Rashidi and Mohammadian’s work concludes this special issue. Unlike the six preceding studies which offer substantive insights to further our understanding of mode choice decisions, Rashidi and Mohammadian’s work has a practical orientation—that is, they present results from a modeling exercise designed to estimate several household-level travel attributes: total number of daily trips, number of trips by purpose, number of trips by mode, and daily average commute distance. They apply a data mining algorithm known as the Exhaustive CHAID (Chi-squared Automatic Interaction Detector) to data obtained from the 2001 National Household Travel Survey (NHTS) of the United States. With respect to mode choice, they present decision trees for auto trips and non-motorized trips. Like Tracy et al.’s study, built environment variables are found to play an important role in mode choice. Rashidi and Mohammadian validate their system of hierarchical rule-based models using data from Des Moines, Iowa (an add-on to the NHTS).

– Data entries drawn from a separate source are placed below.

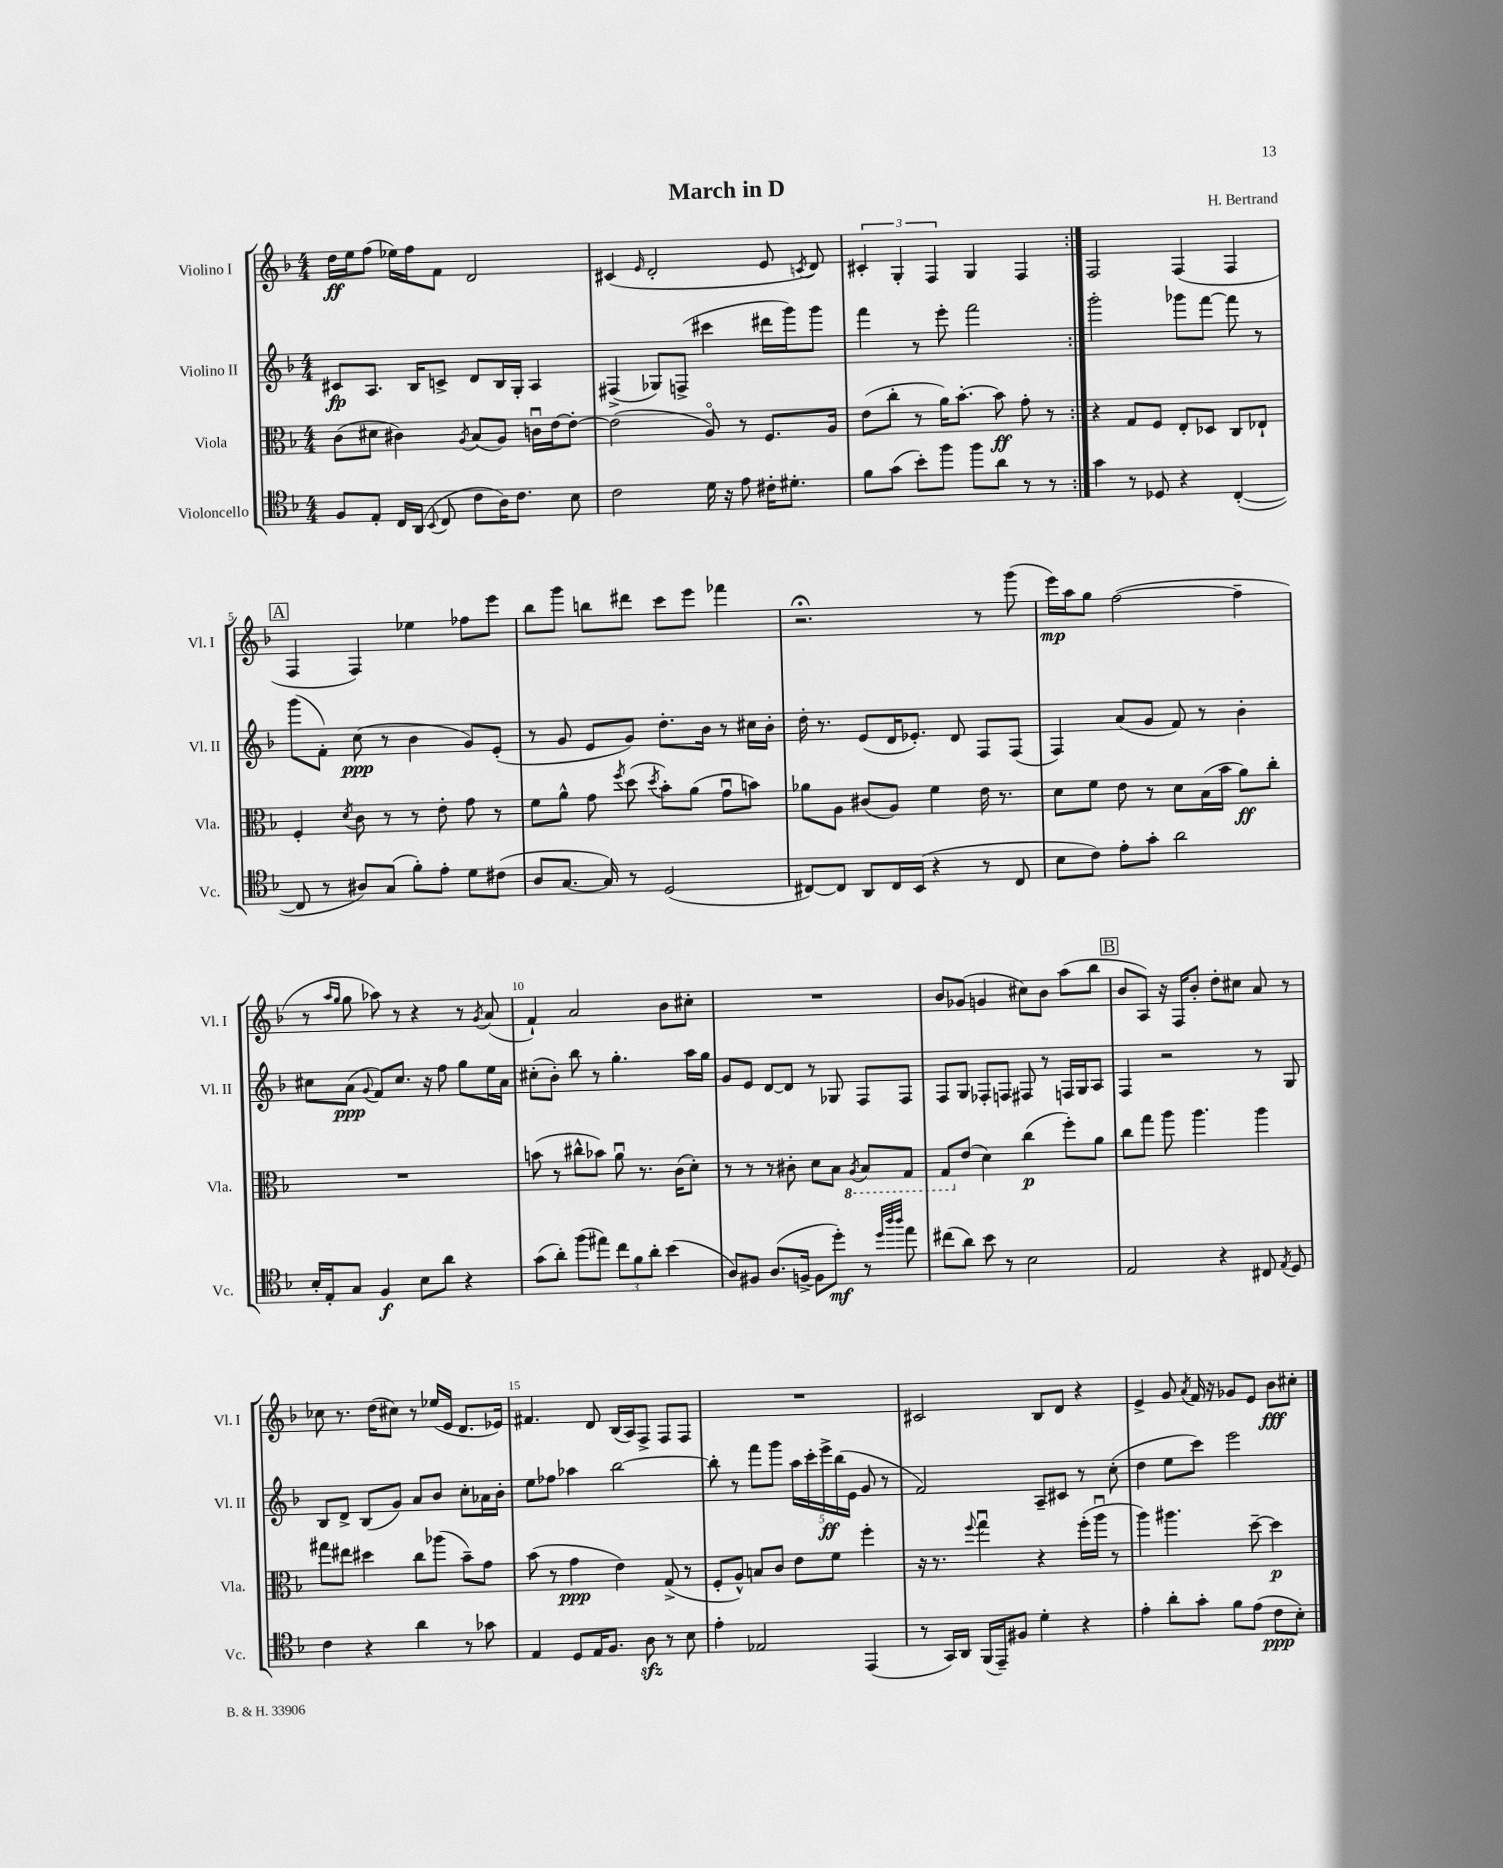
\header { title = "March in D" composer = "H. Bertrand" }
<<
\new StaffGroup <<
\new Staff = "s0" \with { instrumentName = "Violino I" shortInstrumentName = "Vl. I" } {
    \clef treble \key f \major \numericTimeSignature \time 4/4
    \autoBeamOff \repeat volta 2 { d''16[\ff e''16 f''8]( ees''16[) f''16 f'8] d'2 |
    cis'4( \grace { e'16 } d'2-. e'8 \acciaccatura { c'8 } d'8) |
    \tuplet 3/2 { cis'4-. g4-. f4 } g4 f4 | }
    f2 f4( f4 |
    \mark \markup { \box "A" } f4 f4) ees''4 fes''8[ e'''8] |
    bes''8[ g'''8] b''8[ dis'''8] c'''8[ e'''8] fes'''4 |
    r2.\fermata r8 g'''8( |
    e'''16[\mp) a''16 g''8] f''2~( f''4-- |
    r8 \grace { a''16[ g''16] } g''8 aes''8) r8 r4 r8 \acciaccatura { g'8 } a'8( |
    f'4-!) a'2 bes'8[ cis''8]-. |
    R1 |
    bes'8[ ges'8]( g'4 cis''8[) bes'8] a''8[( bes''8] |
    \mark \markup { \box "B" } bes'8[ a8]) r16 f16[ bes'8]-. d''8[-. cis''8] a'8 r8 |
    ces''8 r8. d''16[( cis''8]) r8 ees''16[( e'16] d'8.[ ees'16]) |
    fis'4. d'8 bes16[( a16) f8]-> f8[ f8] |
    R1 |
    cis'2 bes8[ d'8] r4 |
    e'4-> g'8 \acciaccatura { a'8 } f'16 r16 ges'8[ e'8] bes'8[\fff cis''8]-. \bar "|." |
}
\new Staff = "s1" \with { instrumentName = "Violino II" shortInstrumentName = "Vl. II" } {
    \clef treble \key f \major \numericTimeSignature \time 4/4
    \autoBeamOff \repeat volta 2 { cis'8[\fp a8.] bes16[ c'8]-> d'8[ bes16 g16]-. a4 |
    fis4->( ges8[) f8]->( cis'''4 dis'''16[ g'''16) g'''8] |
    f'''4 r8 e'''8-. f'''2 | }
    g'''2-. ges'''8[ f'''8]~ f'''8 r8 |
    \mark \markup { \box "A" } g'''8[( f'8]-.) c''8\ppp( r8 bes'4 g'8[) e'8]-.( |
    r8 g'8 e'8[ g'8]) d''8.[-. bes'16] r8 cis''16[ bes'16]-. |
    d''16-. r8. e'8[( d'16 ees'8.]-.) d'8 f8[ f8]( |
    f4) a'8[( g'8] f'8) r8 bes'4-. |
    cis''8[ a'8]\ppp( \appoggiatura { g'8 } f'8[) cis''8.] r16 f''8 g''8[ e''16 a'16] |
    cis''8[-.( bes'8]-.) bes''8 r8 g''4.-. a''16[ g''16] |
    g'8[ e'8] d'8[~ d'8] r8 ges8 f8[ f8] |
    f8[ g8] fes8[-. f8] fis8 r8 f16[ g16 a8] |
    \mark \markup { \box "B" } f4 r2 r8 g8 |
    bes8[ d'8]-> bes8[( g'8]) a'8[ bes'8] c''8[-. aes'16 bes'16]-. |
    e''8[ fes''8] aes''4 bes''2~ |
    bes''8-. r8 f'''8[ g'''8] \tuplet 5/4 { a''16[ c'''16-. e'''16->\ff bes''16( e'16] } g'8 r8 |
    f'2) a8[-- cis'8] r8 c''8-.( |
    d''4 e''8[ c'''8]) e'''2 \bar "|." |
}
\new Staff = "s2" \with { instrumentName = "Viola" shortInstrumentName = "Vla." } {
    \clef alto \key f \major \numericTimeSignature \time 4/4
    \autoBeamOff \repeat volta 2 { c'8[( dis'8] cis'4) \acciaccatura { a8 } bes8[( a8]) c'16[\downbow e'16~ e'8]~-. |
    e'2( a8\flageolet) r8 f8.[ a16] |
    e'8[( c''8]-. r8 a'16[) bes'8.]~-. bes'8\ff g'8-. r8 | }
    r4 g8[ f8] e8[-. des8] c8[ ees8]-! |
    \mark \markup { \box "A" } f4-. \acciaccatura { d'8 } c'8 r8 r8 e'8-. g'8 r8 |
    f'8[ a'8]-^ g'8 \acciaccatura { f''8 } d''8( \acciaccatura { d''8 } bes'8[-.) a'8]( g'8[\downbow b'8]) |
    aes'8[ a8] cis'8[( a8]) f'4 e'16 r8. |
    d'8[ f'8] e'8 r8 d'8[ bes16( bes'16] a'8[\ff) c''8]-. |
    R1 |
    b'8( r8 cis''8[-^ bes'8]) a'8\downbow r8. c'16[( d'8]-.) |
    r8 r8 r8 cis'8-. d'8[ bes8] \ottava #-1 \acciaccatura { a,8 } bes,8[ g,8] |
    g,8[ \ottava #0 e'8]( d'4) c''4\p( f''8[-.) a'8] |
    \mark \markup { \box "B" } c''8[ g''8] a''8 a''4. a''4 |
    gis''8[ eis''8] dis''4 c''8[ aes''8]( bes'8[--) g'8] |
    bes'8( r8 g'4\ppp e'4) g8->( r8 |
    f8[-. a8]-^) b8[ c'8] e'8[ f'8] f''4-. |
    r16 r8. \appoggiatura { f''8 } g''4\downbow r4 f''16[-.( a''16]\downbow r8 |
    a''4) ais''4. d''8~-- d''4\p \bar "|." |
}
\new Staff = "s3" \with { instrumentName = "Violoncello" shortInstrumentName = "Vc." } {
    \clef tenor \key f \major \numericTimeSignature \time 4/4
    \autoBeamOff \repeat volta 2 { f8[ e8]-. c16[ a,16]( \appoggiatura { bes,8 } c8 c'8[ a16) c'8.] bes8 |
    c'2 d'16 r16 e'8 cis'16[-. dis'8.]-. |
    f'8[ g'8]( bes'8[-.) f''8] f''8[ a'8] r8 r8 | }
    g'4 r8 des8 r4 c4~-.( |
    \mark \markup { \box "A" } c8 r8 ais8[) g8]( f'8[-.) e'8]-. d'8[ cis'8]( |
    a8[ g8.]~ g16) r8 d2( |
    cis8[~) cis8] a,8[ cis16 bes,16]( r4 r8 cis8 |
    bes8[ c'8]) e'8[-. g'8]-. a'2 |
    bes16[-. e16-. g8] f4\f bes8[ a'8] r4 |
    g'8[( a'8]-.) f''8[( eis''8]) \tuplet 3/2 { c''8[ f'8 a'8]-. } bes'4( |
    a8[) fis8] a8.[( f16]~-> f8[ d''8]-.\mf) r8 \grace { d''32[ a''32 a''32] } e''8 |
    cis''8[( a'8]) bes'8 r8 bes2 |
    \mark \markup { \box "B" } e2 r4 cis8 \acciaccatura { e8 } d8 |
    c'4 r4 a'4 r8 ges'8 |
    e4 d8[ e16 f8.] a8\sfz r8 bes8 |
    e'4-. ees2 e,4( |
    r8 g,16[) a,16] f,16[( e,16--) fis8] d'4-. r4 |
    e'4-. a'8[-. g'8]-. f'8[ e'8]( c'8[\ppp bes8]-.) \bar "|." |
}
>>
>>
\layout { \context { \Score \override BarNumber.break-visibility = ##(#f #t #t) barNumberVisibility = #(every-nth-bar-number-visible 5) } }
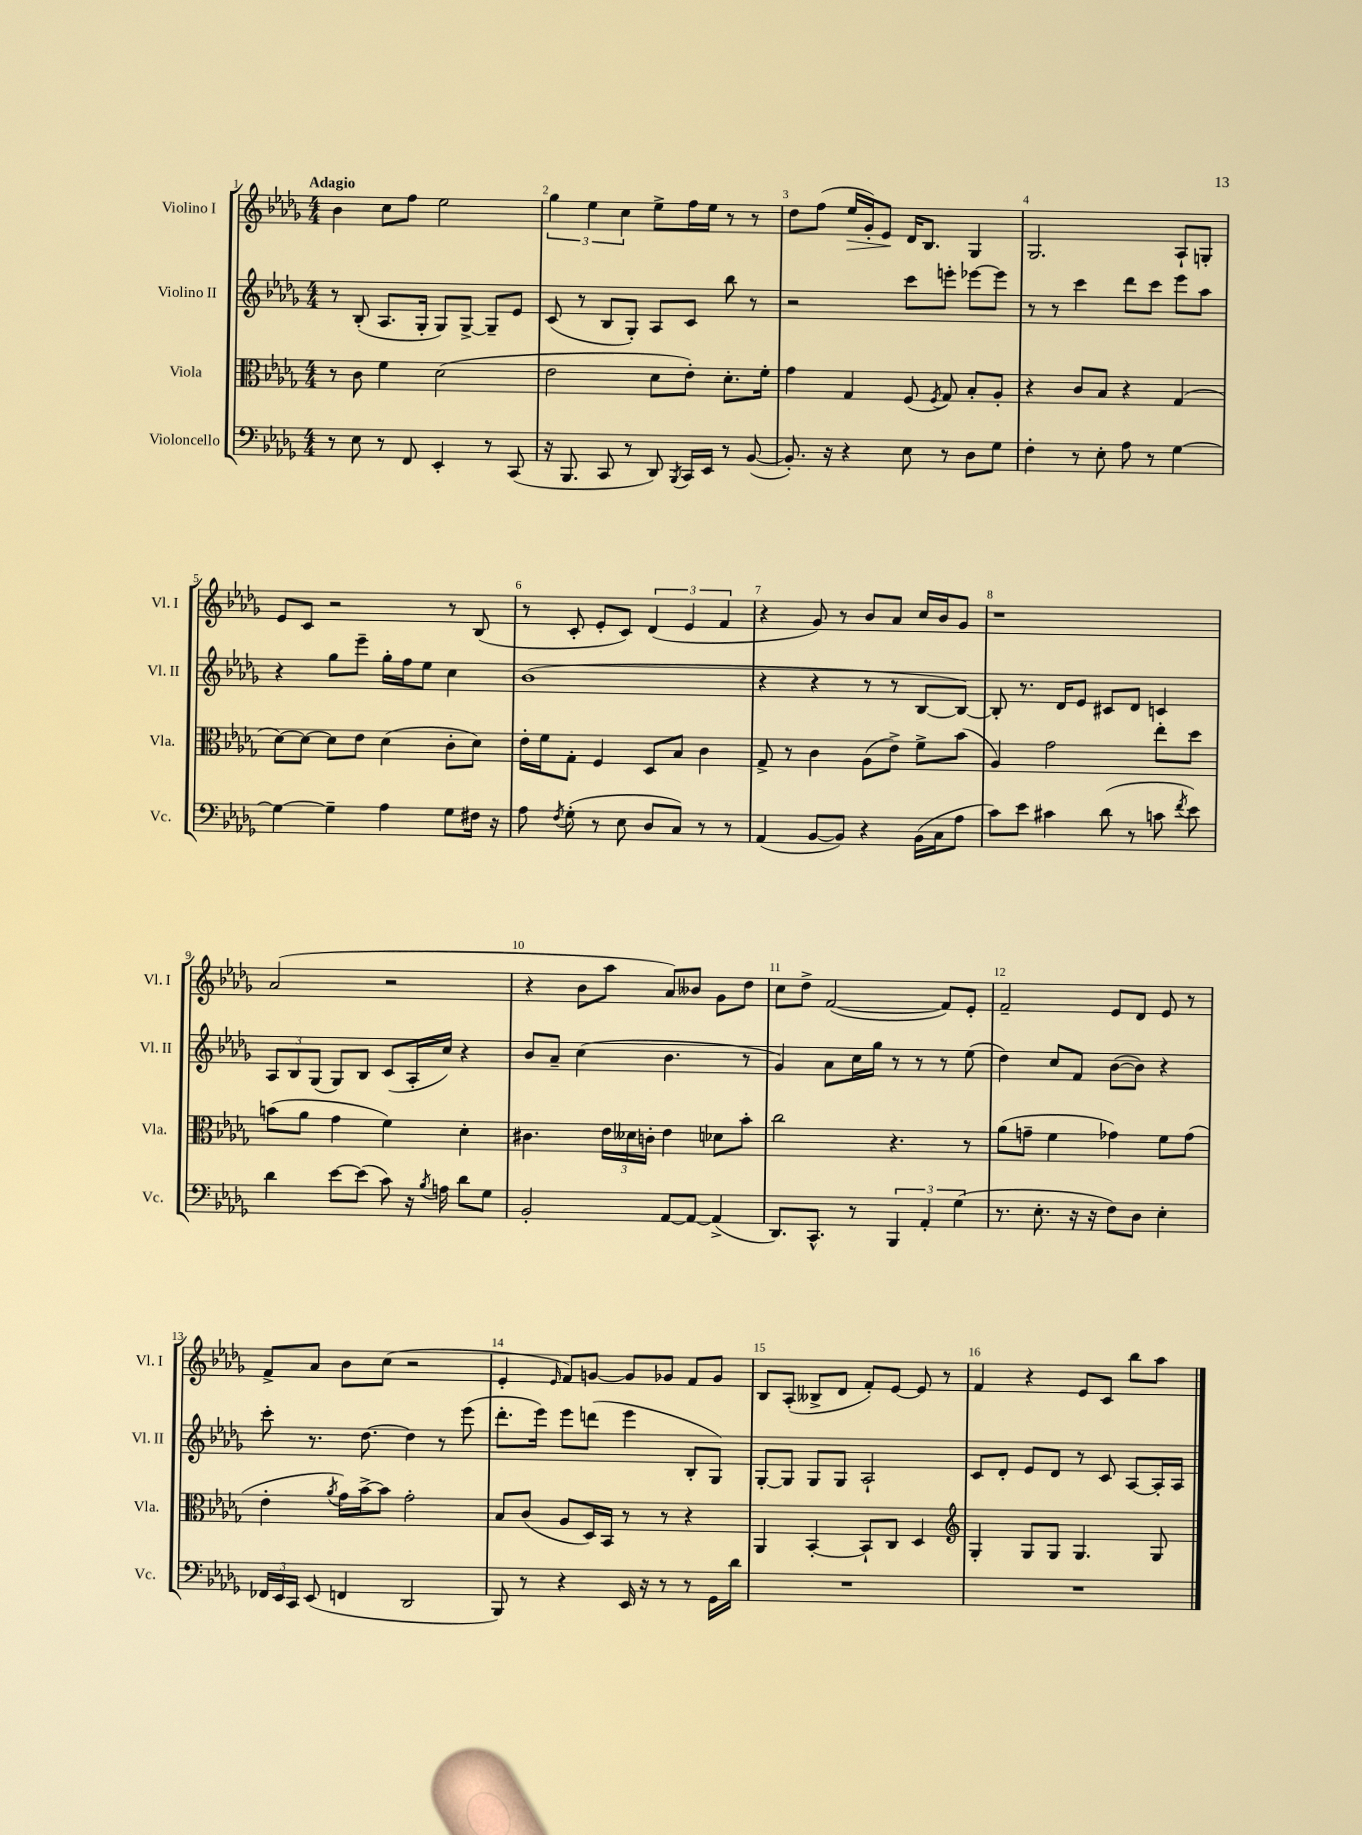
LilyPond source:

<<
\new StaffGroup <<
\new Staff = "s0" \with { instrumentName = "Violino I" shortInstrumentName = "Vl. I" } {
    \clef treble \key des \major \numericTimeSignature \time 4/4 \tempo "Adagio"
    \autoBeamOff bes'4 c''8[ f''8] ees''2 |
    \tuplet 3/2 { ges''4 ees''4 c''4 } ees''8[-> f''16 ees''16] r8 r8 |
    des''8[ f''8]( ees''16[\> ges'16-.) ees'8]\! des'16[ bes8.] ges4 |
    ges2. aes8[-! g8]-. |
    ees'8[ c'8] r2 r8 bes8( |
    r8 c'8-. ees'8[-. c'8]) \tuplet 3/2 { des'4( ees'4 f'4 } |
    r4 ges'8) r8 bes'8[ aes'8] c''16[ bes'16 ges'8] |
    r1 |
    aes'2( r2 |
    r4 bes'8[ aes''8] aes'8[) beses'8] ges'8[ des''8] |
    c''8[ des''8]-> f'2~( f'8[) ees'8]-. |
    f'2-- ees'8[ des'8] ees'8 r8 |
    f'8[-> aes'8] bes'8[ c''8]( r2 |
    ees'4-. \grace { ees'16 } f'8[) g'8]~ g'8[ ges'8] f'8[ ges'8] |
    bes8[ aes8]-.( beses8[-> des'8] f'8[-.) ees'8]~ ees'8 r8 |
    f'4 r4 ees'8[ c'8] bes''8[ aes''8] \bar "|." |
}
\new Staff = "s1" \with { instrumentName = "Violino II" shortInstrumentName = "Vl. II" } {
    \clef treble \key des \major \numericTimeSignature \time 4/4
    \autoBeamOff r8 bes8-.( aes8.[ ges16]-. ges8[) ges8]~-> ges8[-- ees'8] |
    c'8( r8 bes8[ ges8]-.) aes8[ c'8] bes''8 r8 |
    r2 c'''8[ e'''8]-. ees'''8[~ ees'''8] |
    r8 r8 c'''4 des'''8[ c'''8] ees'''8[ aes''8] |
    r4 ges''8[ ees'''8]-- ges''16[-. f''16 ees''8] c''4 |
    bes'1( |
    r4 r4 r8 r8 bes8[~ bes8]~) |
    bes8-. r8. des'16[ ees'8] cis'8[ des'8] c'4 |
    \tuplet 3/2 { aes8[ bes8 ges8]( } ges8[) bes8] c'8[( aes16-. c''16]) r4 |
    bes'8[ aes'8]-- c''4( bes'4. r8 |
    ges'4) aes'8[ c''16 ges''16] r8 r8 r8 ees''8( |
    des''4) c''8[ f'8] bes'8[~( bes'8]) r4 |
    c'''8-. r8. des''8.~ des''4 r8 ees'''8( |
    des'''8.[-. ees'''16]) ees'''8[ d'''8]( ees'''4 bes8[-. ges8]) |
    ges8[~-. ges8] ges8[ ges8] aes2-! |
    c'8[ des'8]-. ees'8[ des'8] r8 c'8 aes8[~ aes16-. aes16] \bar "|." |
}
\new Staff = "s2" \with { instrumentName = "Viola" shortInstrumentName = "Vla." } {
    \clef alto \key des \major \numericTimeSignature \time 4/4
    \autoBeamOff r8 c'8 f'4 des'2( |
    ees'2 des'8[ ees'8]-.) des'8.[-. f'16]-. |
    ges'4 ges4 f8( \acciaccatura { f8 } ges8) bes8[-. aes8]-. |
    r4 c'8[ bes8] r4 ges4( |
    des'8[~) des'8]~ des'8[ ees'8] des'4( c'8[-. des'8]) |
    ees'16[-. f'16 ges8]-. f4 des8[ bes8] c'4 |
    ges8-> r8 c'4 aes8[( ees'8]->) f'8[-> bes'8]( |
    aes4) ges'2 ees''8[-. des''8] |
    b'8[( aes'8] ges'4 f'4) des'4-. |
    cis'4. \tuplet 3/2 { ees'16[ deses'16 c'16]-. } ees'4 des'8[ bes'8]-. |
    c''2 r4. r8 |
    aes'8[( g'8]-- f'4 ges'4) f'8[ ges'8]( |
    ees'4-. \acciaccatura { aes'8 } ges'16[) bes'16~-> bes'8] ges'2-. |
    bes8[ c'8]( aes8[ des16) bes,16] r8 r8 r4 |
    aes,4 bes,4~-. bes,8[-! c8] des4 |
    \clef treble ges4-. ges8[ ges8] ges4. ges8 \bar "|." |
}
\new Staff = "s3" \with { instrumentName = "Violoncello" shortInstrumentName = "Vc." } {
    \clef bass \key des \major \numericTimeSignature \time 4/4
    \autoBeamOff r8 ees8 r8 f,8 ees,4-. r8 c,8( |
    r16 bes,,8. c,8 r8 des,8) \acciaccatura { bes,,8 } c,16[ ees,16] r8 bes,8~( |
    bes,8.-.) r16 r4 ees8 r8 des8[ ges8] |
    f4-. r8 ees8-. aes8 r8 ges4~ |
    ges4~ ges4-- aes4 ges8[ fis16] r16 |
    aes8 \acciaccatura { f8 } ges8-.( r8 ees8 des8[ c8]) r8 r8 |
    aes,4( bes,8[~ bes,8]) r4 bes,16[( c16 aes8] |
    c'8[) ees'8] cis'4 des'8( r8 c'8 \acciaccatura { f'8 } ees'8) |
    des'4 ees'8[~ ees'8]( c'8) r16 \acciaccatura { bes8 } a16 des'8[ ges8] |
    bes,2-. aes,8[~ aes,8]~ aes,4->( |
    des,8.[) c,8.]-^ r8 \tuplet 3/2 { bes,,4 aes,4-. ges4( } |
    r8. ees8.-. r16 r16 f8[) des8] ees4-. |
    \tuplet 3/2 { fes,16[ ees,16 c,16] } ees,8( f,4 des,2 |
    bes,,8) r8 r4 ees,16 r16 r8 r8 ges,16[ des'16] |
    R1 |
    R1 \bar "|." |
}
>>
>>
\layout { \context { \Score \override BarNumber.break-visibility = ##(#f #t #t) barNumberVisibility = #all-bar-numbers-visible } }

Collectively, the papers included in this special issue advance our understanding of mode choice modeling in terms of choice set considerations and factors hypothesized to influence mode choice decisions—namely, travel time unreliability, attitudes, the built environment, and inertia. However, we live in a dynamic, inter-connected world. Global events, such as unrest in the Middle East, and global concerns, such as climate change, are catalysts that can affect mobility tool ownership (e.g., cars, transit passes) and mode choice decisions in unknown and profound ways. As the price of oil continues to climb and as public awareness of climate change continues to grow, will people choose more sustainable modes of transport such as walking, cycling, or transit? Will the composition of the automobile fleet change as affordable electric and hybrid vehicle options are made available to the public? Will more employers offer telework programs? Answers to questions such as these are left to future research. Such questions, although simple, do suggest that our understanding of factors governing mode choice today will necessarily have to be revisited in the future.

To conclude, we wish to acknowledge the efforts of Kimberly Fisher, the TRB staff representative to the standing committees responsible for this special issue; Eric Miller, Chair of the Committee on Traveler Behavior and Values (ADB10); Tom Rossi, Chair of the Committee on Transportation Demand Forecasting (ADB40); and Martin Richards, the Editor-in-Chief of Transportation, for making this special issue possible. We would also like to thank the authors and anonymous reviewers.